In the above test we put MVEL and OGNL on equal footing. We kill MVEL's internal JIT and we let OGNL and MVEL fight it out using pure reflection. So what do the results look like?



MVEL : 56ms
OGNL : 615ms


Pretty big difference. MVEL is 10 times faster in reflection mode. And you might say: so what? I'm just going to use the JIT from now until forever.

That sounds like a great idea until you befallen the great caveat of on-the-fly code generation in Java: classes don't get garbage collected until their ClassLoader is garbage collected.

Early on in development, we realized the problem created with thousands of bytecode optimizers being generated on-the-fly in large systems when we started running into JVM crashes due to an overflow of classes in the permanent generation. While work-arounds exist, such as the use of wacky JVM options (which often have wacky caveats like breaking singletons) and one-classloader-per-class schemes (a horrible idea) we found that it was impossible to provide a consistent, out-of-the-box safe integration experience for web frameworks and other systems which might find themselves using MVEL as a binding language.

Instead of wait for the Java world to catch up to the world of code generation, we decided to keep our eye on the ball of our reflection-based performance, and as such MVEL allows for parallel and hybrid compilation of both reflective accessors and bytecode generated accessors.

But why is MVEL's bytecode still around 1.2 to 1.5 times slower than OGNL generated bytecode?

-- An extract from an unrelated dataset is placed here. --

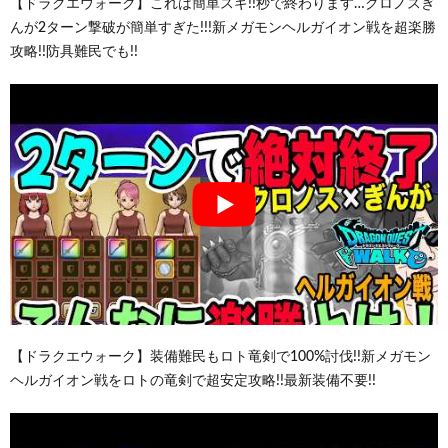
【ドラクエウォーク】これは簡単スギ!!秒で終わります…クロノスぎ
んが2ターン撃破が簡単すぎた!!!新メガモンヘルガイオン戦を超楽勝
攻略!!防具難民でも!!
【ドラクエウォーク】装備難民もロト竜剣で100%討伐!!新メガモン
ヘルガイオン戦をロトの竜剣で超安定攻略!!最新装備不要!!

MVEL, as a dynamically typed language (with optional static typing) still requires callbacks to the MVEL runtime in order to perform expression egress type narrowing (I'll explain that later) as well as providing consistent type coercion. In fact, unlike OGNL's bytecode compiler, which performs a static type analysis for method calls and accessors, MVEL provides inline dynamic de-optimization points to allow the same compiled expression to be used with two unrelated types. For example:


class Foo {
private String name;

public String getName() { return name; }
}

class Bar {
private CharSequence name;

public CharSequence getName() { return name; }
}


Say we initialize both classes Foo and Bar, and then compile the expression name. Then we apply that compiled expression against each object. Observe the ClassCastException in OGNL 2.7 while MVEL re-optimizes and hums along :)